**Document:**

Output tensor values are different from Deepstream and keras, python TensorRt implementation

aanish.p · November 9, 2021, 9:58am

• Hardware Platform (Jetson / GPU) Jetson Nano 4Gb Dev Kit
• DeepStream Version 5.1
• JetPack Version (valid for Jetson only) 4.5.1 rev1
• TensorRT Version 7.1.3

I have a modified MobileNetV2 model with structure is like this

_________________________________________________________________
Layer (type)                 Output Shape              Param #   
=================================================================
mobilenetv2_1.00_224 (Functi (None, 7, 7, 1280)        2257984   
_________________________________________________________________
average_pooling2d_18 (Averag (None, 1, 1, 1280)        0         
_________________________________________________________________
flatten_13 (Flatten)         (None, 1280)              0         
_________________________________________________________________
dense_20 (Dense)             (None, 256)               327936    
_________________________________________________________________
dropout_10 (Dropout)         (None, 256)               0         
_________________________________________________________________
dense_21 (Dense)             (None, 4)                 1028      
=================================================================
Total params: 2,586,948
Trainable params: 2,552,836
Non-trainable params: 34,112
_________________________________________________________________

I am trying to infer from this model in deepstream and the values i get from the output are very different from the values I get when I infer with keras on python or TensorRt on python.

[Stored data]
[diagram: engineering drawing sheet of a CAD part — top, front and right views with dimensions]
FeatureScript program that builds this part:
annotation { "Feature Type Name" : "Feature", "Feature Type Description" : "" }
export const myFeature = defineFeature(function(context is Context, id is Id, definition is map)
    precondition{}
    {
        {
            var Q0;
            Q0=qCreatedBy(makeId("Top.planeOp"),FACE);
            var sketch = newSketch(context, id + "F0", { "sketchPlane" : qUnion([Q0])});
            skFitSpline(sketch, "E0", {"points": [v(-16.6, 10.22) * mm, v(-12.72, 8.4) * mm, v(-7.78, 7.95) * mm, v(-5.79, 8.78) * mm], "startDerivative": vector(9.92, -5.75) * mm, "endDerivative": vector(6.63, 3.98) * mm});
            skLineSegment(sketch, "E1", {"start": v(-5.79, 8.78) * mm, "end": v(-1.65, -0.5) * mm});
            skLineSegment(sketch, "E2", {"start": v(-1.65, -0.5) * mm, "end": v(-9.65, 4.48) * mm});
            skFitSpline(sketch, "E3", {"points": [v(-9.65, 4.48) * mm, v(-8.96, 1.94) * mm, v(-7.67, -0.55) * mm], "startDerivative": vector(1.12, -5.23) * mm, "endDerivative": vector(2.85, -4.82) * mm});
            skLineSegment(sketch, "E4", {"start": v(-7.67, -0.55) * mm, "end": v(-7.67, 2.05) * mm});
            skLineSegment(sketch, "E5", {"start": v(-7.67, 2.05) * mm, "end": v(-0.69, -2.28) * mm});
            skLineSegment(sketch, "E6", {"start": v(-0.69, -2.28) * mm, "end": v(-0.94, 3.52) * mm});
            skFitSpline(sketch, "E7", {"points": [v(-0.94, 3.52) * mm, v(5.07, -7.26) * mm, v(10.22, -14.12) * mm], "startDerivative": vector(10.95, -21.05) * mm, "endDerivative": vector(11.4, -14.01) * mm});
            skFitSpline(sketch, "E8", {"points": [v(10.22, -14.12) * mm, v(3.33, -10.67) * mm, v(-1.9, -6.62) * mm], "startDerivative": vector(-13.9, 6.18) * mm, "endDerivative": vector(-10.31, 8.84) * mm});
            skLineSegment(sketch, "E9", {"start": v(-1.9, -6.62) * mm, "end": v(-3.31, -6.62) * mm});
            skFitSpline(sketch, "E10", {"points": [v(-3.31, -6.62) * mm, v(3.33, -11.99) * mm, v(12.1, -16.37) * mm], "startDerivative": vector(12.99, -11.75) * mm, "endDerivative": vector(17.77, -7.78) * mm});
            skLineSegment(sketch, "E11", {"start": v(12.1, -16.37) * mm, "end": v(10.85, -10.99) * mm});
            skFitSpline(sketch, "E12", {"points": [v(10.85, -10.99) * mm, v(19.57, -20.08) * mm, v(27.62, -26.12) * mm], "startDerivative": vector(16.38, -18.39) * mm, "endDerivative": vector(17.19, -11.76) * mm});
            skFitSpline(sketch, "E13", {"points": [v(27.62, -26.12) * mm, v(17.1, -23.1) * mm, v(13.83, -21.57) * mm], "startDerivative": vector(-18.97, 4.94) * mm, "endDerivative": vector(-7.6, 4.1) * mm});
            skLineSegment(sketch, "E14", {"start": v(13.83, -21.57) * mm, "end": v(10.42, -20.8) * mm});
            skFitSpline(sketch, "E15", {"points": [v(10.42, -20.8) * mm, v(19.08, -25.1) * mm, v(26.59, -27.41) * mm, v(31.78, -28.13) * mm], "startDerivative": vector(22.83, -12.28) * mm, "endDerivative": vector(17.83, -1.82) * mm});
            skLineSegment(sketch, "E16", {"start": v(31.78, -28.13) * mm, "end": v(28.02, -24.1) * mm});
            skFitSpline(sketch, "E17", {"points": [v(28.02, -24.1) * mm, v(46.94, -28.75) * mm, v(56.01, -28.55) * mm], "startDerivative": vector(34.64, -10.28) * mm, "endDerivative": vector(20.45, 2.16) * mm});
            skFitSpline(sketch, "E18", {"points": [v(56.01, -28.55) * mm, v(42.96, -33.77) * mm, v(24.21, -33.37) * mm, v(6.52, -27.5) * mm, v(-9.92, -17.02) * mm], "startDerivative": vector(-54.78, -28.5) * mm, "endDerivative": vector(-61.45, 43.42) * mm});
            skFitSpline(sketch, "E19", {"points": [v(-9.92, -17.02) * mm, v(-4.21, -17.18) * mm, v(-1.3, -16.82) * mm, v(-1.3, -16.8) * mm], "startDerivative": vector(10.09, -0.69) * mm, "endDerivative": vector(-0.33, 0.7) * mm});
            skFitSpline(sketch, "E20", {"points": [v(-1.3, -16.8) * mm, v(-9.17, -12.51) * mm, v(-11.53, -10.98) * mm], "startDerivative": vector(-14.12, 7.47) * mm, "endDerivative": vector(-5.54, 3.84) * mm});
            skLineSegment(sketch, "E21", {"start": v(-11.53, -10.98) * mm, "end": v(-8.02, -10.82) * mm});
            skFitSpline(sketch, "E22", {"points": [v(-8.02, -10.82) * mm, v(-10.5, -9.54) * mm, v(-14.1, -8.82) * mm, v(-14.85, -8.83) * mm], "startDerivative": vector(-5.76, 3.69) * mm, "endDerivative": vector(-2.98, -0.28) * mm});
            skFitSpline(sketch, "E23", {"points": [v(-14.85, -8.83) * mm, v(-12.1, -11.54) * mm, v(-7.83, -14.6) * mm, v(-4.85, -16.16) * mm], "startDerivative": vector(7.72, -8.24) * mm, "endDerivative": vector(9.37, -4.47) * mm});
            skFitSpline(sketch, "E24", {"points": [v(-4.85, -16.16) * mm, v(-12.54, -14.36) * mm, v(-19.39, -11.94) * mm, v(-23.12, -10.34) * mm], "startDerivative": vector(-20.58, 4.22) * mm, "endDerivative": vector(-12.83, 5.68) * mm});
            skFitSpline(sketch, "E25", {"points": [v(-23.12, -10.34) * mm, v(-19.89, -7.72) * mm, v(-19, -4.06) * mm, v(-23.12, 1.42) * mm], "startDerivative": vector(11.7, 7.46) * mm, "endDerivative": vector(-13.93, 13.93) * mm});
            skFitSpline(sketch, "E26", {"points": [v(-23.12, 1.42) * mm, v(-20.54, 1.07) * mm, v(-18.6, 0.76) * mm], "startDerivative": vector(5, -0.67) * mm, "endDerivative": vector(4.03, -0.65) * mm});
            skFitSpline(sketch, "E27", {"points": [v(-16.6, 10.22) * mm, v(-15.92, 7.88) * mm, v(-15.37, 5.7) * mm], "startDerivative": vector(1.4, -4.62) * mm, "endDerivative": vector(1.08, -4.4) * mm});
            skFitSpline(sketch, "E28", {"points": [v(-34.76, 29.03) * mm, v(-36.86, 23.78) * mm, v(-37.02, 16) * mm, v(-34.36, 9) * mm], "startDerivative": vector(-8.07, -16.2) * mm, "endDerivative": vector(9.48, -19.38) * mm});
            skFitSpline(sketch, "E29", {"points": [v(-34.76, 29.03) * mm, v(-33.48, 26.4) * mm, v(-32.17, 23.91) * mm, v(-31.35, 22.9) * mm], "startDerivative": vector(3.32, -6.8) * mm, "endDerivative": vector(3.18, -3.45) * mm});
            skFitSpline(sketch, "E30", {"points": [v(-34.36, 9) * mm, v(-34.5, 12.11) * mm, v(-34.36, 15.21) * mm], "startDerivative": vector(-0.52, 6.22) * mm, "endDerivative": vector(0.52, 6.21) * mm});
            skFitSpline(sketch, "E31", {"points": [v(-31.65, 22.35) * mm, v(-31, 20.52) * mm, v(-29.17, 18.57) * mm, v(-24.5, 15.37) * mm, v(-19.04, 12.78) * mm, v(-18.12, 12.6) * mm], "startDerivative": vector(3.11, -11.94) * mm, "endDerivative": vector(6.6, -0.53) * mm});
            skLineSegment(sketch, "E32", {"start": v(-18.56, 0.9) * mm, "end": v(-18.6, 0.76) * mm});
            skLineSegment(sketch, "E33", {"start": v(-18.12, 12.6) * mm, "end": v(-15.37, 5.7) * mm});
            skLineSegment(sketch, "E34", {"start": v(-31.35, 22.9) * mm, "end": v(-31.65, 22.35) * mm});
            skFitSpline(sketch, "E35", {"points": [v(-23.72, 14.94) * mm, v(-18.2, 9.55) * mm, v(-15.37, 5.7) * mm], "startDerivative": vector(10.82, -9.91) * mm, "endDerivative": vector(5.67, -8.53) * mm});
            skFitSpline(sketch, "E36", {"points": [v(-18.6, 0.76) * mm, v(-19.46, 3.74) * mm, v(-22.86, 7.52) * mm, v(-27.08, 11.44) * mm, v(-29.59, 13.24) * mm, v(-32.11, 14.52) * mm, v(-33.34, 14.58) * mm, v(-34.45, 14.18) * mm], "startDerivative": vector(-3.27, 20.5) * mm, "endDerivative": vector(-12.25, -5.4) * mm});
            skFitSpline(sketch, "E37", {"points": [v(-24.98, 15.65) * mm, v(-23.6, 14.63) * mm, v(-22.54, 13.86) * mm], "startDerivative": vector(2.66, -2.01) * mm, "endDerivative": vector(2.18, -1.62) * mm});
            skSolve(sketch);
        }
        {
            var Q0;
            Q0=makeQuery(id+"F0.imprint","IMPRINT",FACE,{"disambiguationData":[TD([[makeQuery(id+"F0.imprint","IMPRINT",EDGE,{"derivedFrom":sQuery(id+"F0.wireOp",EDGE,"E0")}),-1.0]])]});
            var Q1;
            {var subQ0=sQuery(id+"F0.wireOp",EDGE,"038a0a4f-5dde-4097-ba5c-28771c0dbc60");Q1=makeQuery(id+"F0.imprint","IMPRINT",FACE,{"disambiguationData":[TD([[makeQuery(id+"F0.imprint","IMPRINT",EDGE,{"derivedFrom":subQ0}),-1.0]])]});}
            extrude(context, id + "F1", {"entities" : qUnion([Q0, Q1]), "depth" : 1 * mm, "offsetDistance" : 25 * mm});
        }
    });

**Required actions:**
1. Please set down the passage of the forum post starting at "I am trying" and ending at "TensorRt on python.", copied word for word.
2. Edit the Stored data rows starting at the first line and ending at the line that contains "[v(-3.31, -6.62) *", replacing every "skFitSpline" with "skSpline" and changing nothing else. Return only those lines.

**Solutions in order:**
1.
I am trying to infer from this model in deepstream and the values i get from the output are very different from the values I get when I infer with keras on python or TensorRt on python.

2.
[diagram: engineering drawing sheet of a CAD part — top, front and right views with dimensions]
FeatureScript program that builds this part:
annotation { "Feature Type Name" : "Feature", "Feature Type Description" : "" }
export const myFeature = defineFeature(function(context is Context, id is Id, definition is map)
    precondition{}
    {
        {
            var Q0;
            Q0=qCreatedBy(makeId("Top.planeOp"),FACE);
            var sketch = newSketch(context, id + "F0", { "sketchPlane" : qUnion([Q0])});
            skSpline(sketch, "E0", {"points": [v(-16.6, 10.22) * mm, v(-12.72, 8.4) * mm, v(-7.78, 7.95) * mm, v(-5.79, 8.78) * mm], "startDerivative": vector(9.92, -5.75) * mm, "endDerivative": vector(6.63, 3.98) * mm});
            skLineSegment(sketch, "E1", {"start": v(-5.79, 8.78) * mm, "end": v(-1.65, -0.5) * mm});
            skLineSegment(sketch, "E2", {"start": v(-1.65, -0.5) * mm, "end": v(-9.65, 4.48) * mm});
            skSpline(sketch, "E3", {"points": [v(-9.65, 4.48) * mm, v(-8.96, 1.94) * mm, v(-7.67, -0.55) * mm], "startDerivative": vector(1.12, -5.23) * mm, "endDerivative": vector(2.85, -4.82) * mm});
            skLineSegment(sketch, "E4", {"start": v(-7.67, -0.55) * mm, "end": v(-7.67, 2.05) * mm});
            skLineSegment(sketch, "E5", {"start": v(-7.67, 2.05) * mm, "end": v(-0.69, -2.28) * mm});
            skLineSegment(sketch, "E6", {"start": v(-0.69, -2.28) * mm, "end": v(-0.94, 3.52) * mm});
            skSpline(sketch, "E7", {"points": [v(-0.94, 3.52) * mm, v(5.07, -7.26) * mm, v(10.22, -14.12) * mm], "startDerivative": vector(10.95, -21.05) * mm, "endDerivative": vector(11.4, -14.01) * mm});
            skSpline(sketch, "E8", {"points": [v(10.22, -14.12) * mm, v(3.33, -10.67) * mm, v(-1.9, -6.62) * mm], "startDerivative": vector(-13.9, 6.18) * mm, "endDerivative": vector(-10.31, 8.84) * mm});
            skLineSegment(sketch, "E9", {"start": v(-1.9, -6.62) * mm, "end": v(-3.31, -6.62) * mm});
            skSpline(sketch, "E10", {"points": [v(-3.31, -6.62) * mm, v(3.33, -11.99) * mm, v(12.1, -16.37) * mm], "startDerivative": vector(12.99, -11.75) * mm, "endDerivative": vector(17.77, -7.78) * mm});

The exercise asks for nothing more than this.